• **Try it**
Examine each line of the data. Copy those that contain the string "mais".
*** Data shown ***
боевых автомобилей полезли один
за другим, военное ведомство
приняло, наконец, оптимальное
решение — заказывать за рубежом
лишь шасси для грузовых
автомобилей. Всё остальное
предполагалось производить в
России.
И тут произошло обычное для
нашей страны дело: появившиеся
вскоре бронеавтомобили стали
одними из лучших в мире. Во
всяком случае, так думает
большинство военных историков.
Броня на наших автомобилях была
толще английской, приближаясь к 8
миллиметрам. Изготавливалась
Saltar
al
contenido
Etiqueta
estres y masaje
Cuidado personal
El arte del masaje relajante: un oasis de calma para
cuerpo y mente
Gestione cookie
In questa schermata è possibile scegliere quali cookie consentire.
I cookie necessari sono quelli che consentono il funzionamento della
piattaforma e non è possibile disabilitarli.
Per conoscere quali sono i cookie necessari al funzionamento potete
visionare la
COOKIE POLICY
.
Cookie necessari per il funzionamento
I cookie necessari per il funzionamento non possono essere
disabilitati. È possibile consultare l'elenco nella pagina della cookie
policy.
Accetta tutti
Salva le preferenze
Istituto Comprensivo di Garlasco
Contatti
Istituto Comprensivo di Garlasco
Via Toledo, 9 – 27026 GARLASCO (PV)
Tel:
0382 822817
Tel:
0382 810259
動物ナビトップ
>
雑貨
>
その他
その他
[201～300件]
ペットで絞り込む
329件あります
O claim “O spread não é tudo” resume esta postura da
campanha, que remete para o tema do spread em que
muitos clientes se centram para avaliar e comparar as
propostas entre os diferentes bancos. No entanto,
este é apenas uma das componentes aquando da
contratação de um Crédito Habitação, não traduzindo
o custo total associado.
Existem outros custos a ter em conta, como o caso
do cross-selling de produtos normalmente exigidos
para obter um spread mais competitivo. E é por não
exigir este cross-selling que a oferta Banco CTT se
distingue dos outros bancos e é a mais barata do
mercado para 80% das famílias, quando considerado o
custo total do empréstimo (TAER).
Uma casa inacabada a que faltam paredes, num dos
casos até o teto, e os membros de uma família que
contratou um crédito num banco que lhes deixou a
***
• **Task response**
para obter um spread mais competitivo. E é por não
distingue dos outros bancos e é a mais barata do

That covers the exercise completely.